■ Text segment:
Start of Block
Interesting idea. I just skimmed though, not a full review.

To summarize, this is a second level of pre-fetching. Theoretically, we could do even more levels, right? It could even be generalized to any number of levels. We could use an array of prefetch callbacks.... (not saying we should)

We should probably also consider the bigger picture where this kind of callbacks can be used not only for the iterator, but also for the hashtableIncrementalFind that's already used with IO threads, and with other operations like Scan.

A hypothetical use case: Imagine we have a sorted set where we want to find the 10 members sorted by score, ZRANGE. We could find the starting element and also prefetch in up to 10 steps the next elements.

Have you been thinking about more prefetching ideas? Can you share your ideas? It's useful to understand the bigger picture better before we add many small optimizations for specific scenarios.

src/acl.c

NadavGigi · 2025-01-19T13:52:02Z

Interesting idea. I just skimmed though, not a full review.

To summarize, this is a second level of pre-fetching. Theoretically, we could do even more levels, right? It could even be generalized to any number of levels. We could use an array of prefetch callbacks.... (not saying we should)

We should probably also consider the bigger picture where this kind of callbacks can be used not only for the iterator, but also for the hashtableIncrementalFind that's already used with IO threads, and with other operations like Scan.

A hypothetical use case: Imagine we have a sorted set where we want to find the 10 members sorted by score, ZRANGE. We could find the starting element and also prefetch in up to 10 steps the next elements.

Have you been thinking about more prefetching ideas? Can you share your ideas? It's useful to understand the bigger picture better before we add many small optimizations for specific scenarios.

@zuiderkwast Thank you for your thoughtful feedback and for taking the time to review my PR. I apologize for not sharing my broader ideas earlier.

Let me address these and share my current thoughts on the matter:

Multi-level Prefetching:
Your observation about the potential for multiple levels of prefetching is intriguing. While my current implementation focuses on a second level, I'm not entirely sure how well extending this to multiple levels would work in practice.

I think that your levels idea will happen anyway with this PR when we have nested hashtables. With other data structures, each one should be considered individually if it can benefit from prefetching or not. The perefetching of deeper levels should be the caller responsible and by the iterator.

Anyway, notice that with each level of prefetching, we will have to prefetch more buckets and entries ahead of the current bucket from which we're returning entries.
Broader Applications:
I agree that we should consider wider applications of this prefetching mechanism including the ZRANGE usecase you suggested. I have already started thinking about it and will share the insights soon.

Current Ideas and Roadmap:
I'm approaching these optimizations by porting techniques that have proven effective in dict implementations, while being mindful that direct application may not always yield the same benefits in hashtable contexts. Here's my current thinking where each of these optimizations builds upon the previous ones :

Entries prefetching - Done
Value prefetching for db iterations. Prefetching the internal fields of robj and hashTypeEntry - in PR.
Expanding the value prefetching to other data stcructures. - Implementation
second-level prefetching mechanism. This mechanism operates at the data structure level and is triggered when receiving client commands, before their actual execution. It leverages the existing incremental find API through a callback system. For instance, when processing a command like 'hget myhash f1 v1', a specific callback is invoked. This callback utilizes the incremental find API to initiate prefetching of relevant data structures, potentially improving performance by reducing latency during command execution.
End of Block
■ Records shown:
Start of Block
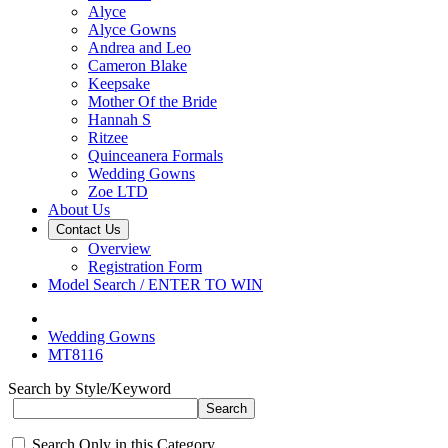
Alyce
Alyce Gowns
Andrea and Leo
Cameron Blake
Keepsake
Mother Of the Bride
Hannah S
Ritzee
Quinceanera Formals
Wedding Gowns
Zoe LTD
About Us
Contact Us
Overview
Registration Form
Model Search / ENTER TO WIN
Wedding Gowns
MT8116
Search by Style/Keyword
Search Only in this Category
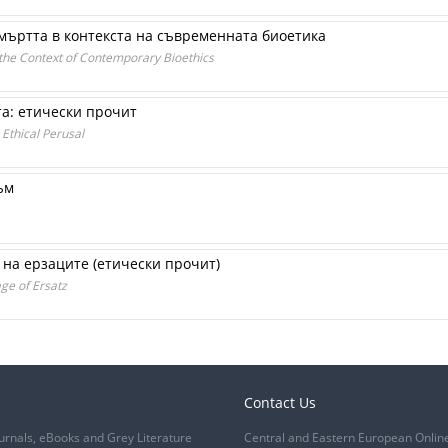
мъртта в контекста на съвременната биоетика
the Context of Contemporary Bioethics
а: етически прочит
Ethical Perusal
ъм
 на ерзаците (етически прочит)
ge of Ersatz
Contact Us
urnals, eBooks and Grey Literature
Central and Eastern European Onlin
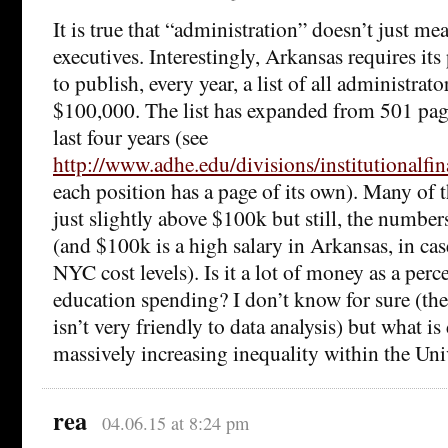
It is true that “administration” doesn’t just me
executives. Interestingly, Arkansas requires its
to publish, every year, a list of all administrat
$100,000. The list has expanded from 501 page
last four years (see
http://www.adhe.edu/divisions/institutionalfi
each position has a page of its own). Many of t
just slightly above $100k but still, the numbers
(and $100k is a high salary in Arkansas, in cas
NYC cost levels). Is it a lot of money as a perc
education spending? I don’t know for sure (the
isn’t very friendly to data analysis) but what is 
massively increasing inequality within the Univ
rea
04.06.15 at 8:24 pm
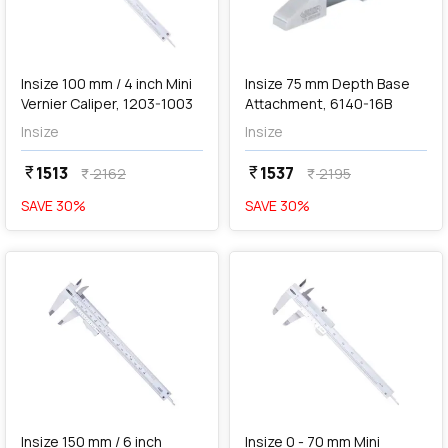
add
Add
Insize 100 mm / 4 inch Mini
Insize 75 mm Depth Base
Vernier Caliper, 1203-1003
Attachment, 6140-16B
Insize
Insize
1513
1537
currency_rupee
currency_rupee
2162
2195
currency_rupee
currency_rupee
SAVE
30
%
SAVE
30
%
favorite
favorite
add
Add
Insize 150 mm / 6 inch
Insize 0 - 70 mm Mini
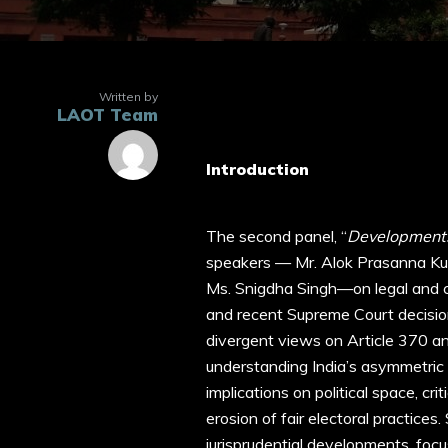
Written by
LAOT Team
Introduction
The second panel, “
Developments
speakers — Mr. Alok Prasanna Kum
Ms. Snigdha Singh—on legal and con
and recent Supreme Court decisio
divergent views on Article 370 an
understanding India’s asymmetric 
implications on political space, cri
erosion of fair electoral practic
jurisprudential developments, focu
End of Block
■ Exercise requirements:
a - In the prefetching discussion, list every optimization named in the roadmap.
b - Reproduce the stretch of the prefetching discussion from "Expanding the value" through "during command execution.".

■ Task responses:
a -
- Entries prefetching
- Value prefetching for db iterations (prefetching the internal fields of robj and hashTypeEntry)
- Expanding the value prefetching to other data structures
- Second-level prefetching mechanism

b -
Expanding the value prefetching to other data stcructures. - Implementation
second-level prefetching mechanism. This mechanism operates at the data structure level and is triggered when receiving client commands, before their actual execution. It leverages the existing incremental find API through a callback system. For instance, when processing a command like 'hget myhash f1 v1', a specific callback is invoked. This callback utilizes the incremental find API to initiate prefetching of relevant data structures, potentially improving performance by reducing latency during command execution.